「星にも香りがある」と言ったら、笑われるだろうか。
 小学生の頃から星を見ることが好きだった。星への憧れはやまず、当たり前のようにプラネタリウムの解説者になった。かれこれ40年以上、夜空を見つめ続けるうち、星それぞれの香りに気づかされた、というわけだ。
 こんなことを書くと、
「香りは大気が伝播するものなのだから、遥か大気圏外にある星が香るはずなどない」
 そんな反論をされるかもしれない。というより、科学的にはその通りだ。
 それでも私は、それぞれの星に固有の香りを感じ取る。

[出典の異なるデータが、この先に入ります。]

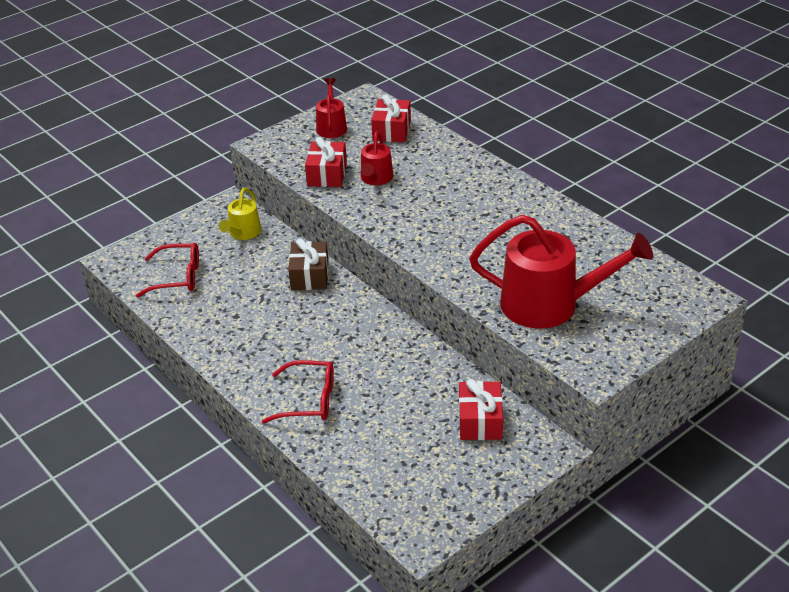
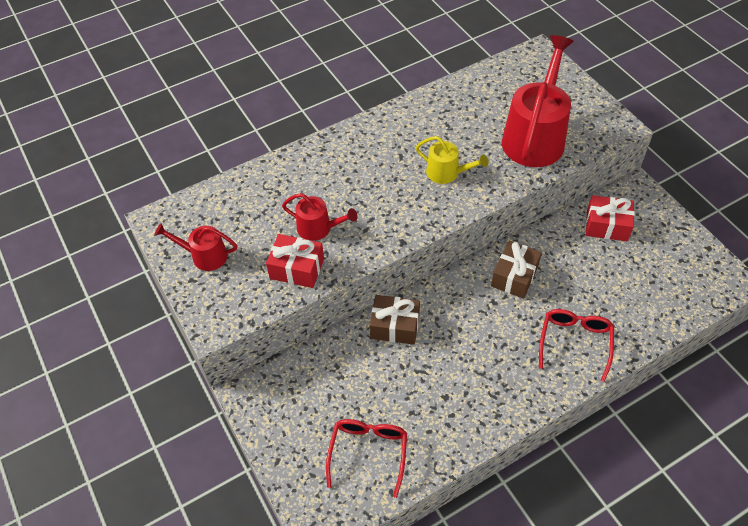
camera: 80 degrees left, 15 degrees up
yellow watering can [219,187,261,240] -> yellow watering can moved to [416,136,488,184]
red gift [371,94,411,142] -> none
none -> brown gift [491,241,542,299]

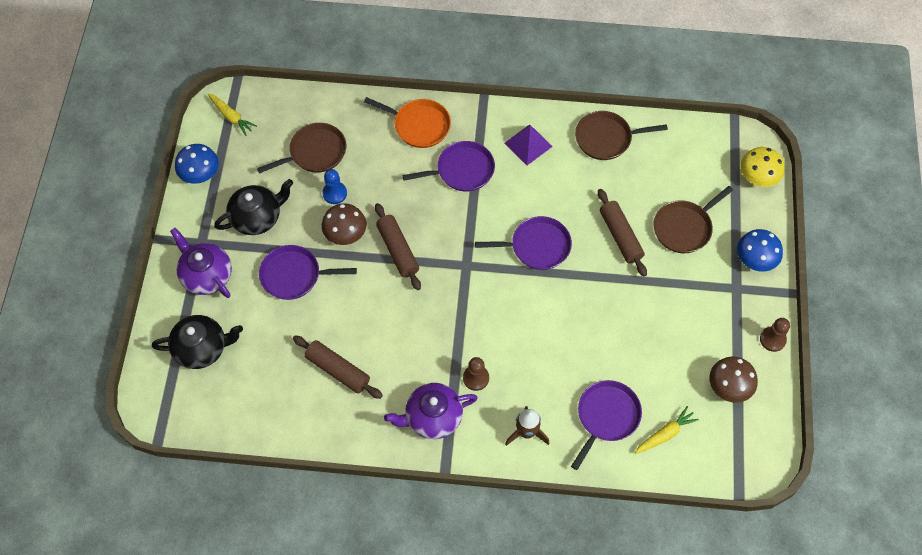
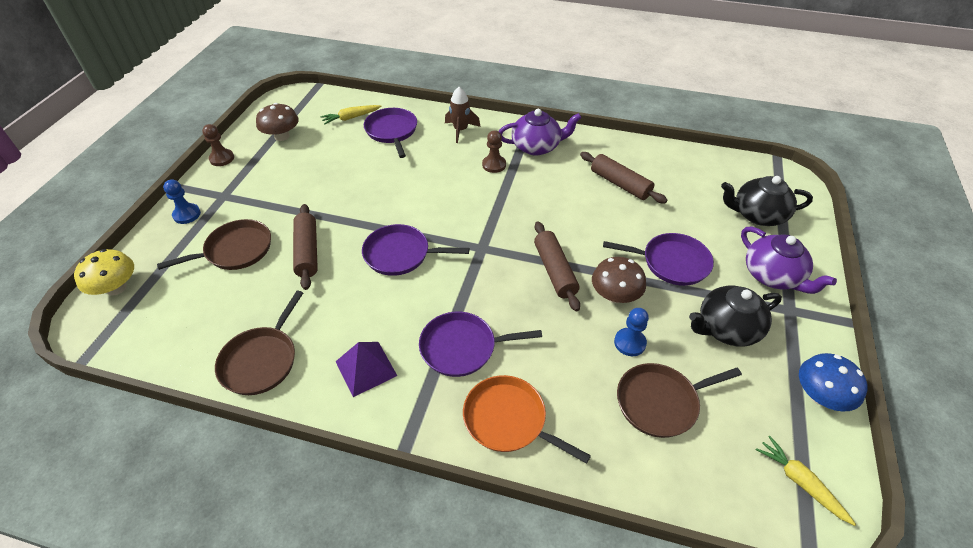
camera: 170 degrees left, 15 degrees down
purple pan [571,380,642,470] -> purple pan turned 120 degrees clockwise [364,108,417,158]
brown pan [575,111,668,160] -> brown pan turned 105 degrees clockwise [215,290,303,395]
blue mushroom [737,229,783,272] -> blue pawn [163,179,201,224]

たとえば、星占いで知られる「おとめ座」のスピカは水仙の香り、さそり座のアンタレスは真っ赤な薔薇の香り、そして織姫星である「こと座」のベガは生命溢れる初夏の香り。
 こうした「香り」が、その星の見える季節や星自体の色によって印象づけられたものだという見方もあるだろう。実際、スピカは、初春の水仙が咲く季節に見える星だし、アンタレスの色は薔薇のように赤い。ベガは「夏の大三角」のひとつだ。
 と、合理的な解釈をしてみるのだが、真冬の低空を渡っていく「りゅうこつ座」のカノープスは、甘い南国の香りを漂わせる。同じく冬の星座である「こいぬ座」のプロキオンが放つ香りは、柑橘系の果実を思わせる。冬の夕方、西の空に傾いたベガは、やはり初夏の香りをまつろわせる。必ずしも季節や星の色が、その星の香りを印象づけているとはいえないようなのである。
 私が星を見るのは、基本的には学術データを得る「観測」のためだ。とはいえ、科学の視点のみで見上げる星空はいかにも味気ない。星の香り、風の匂い、木々のざわめき。
 そうした自然からの語りかけにいつも包まれてきたからこそ、私は星を見続けてきたのだろうし、これからも見続けていくのだろう。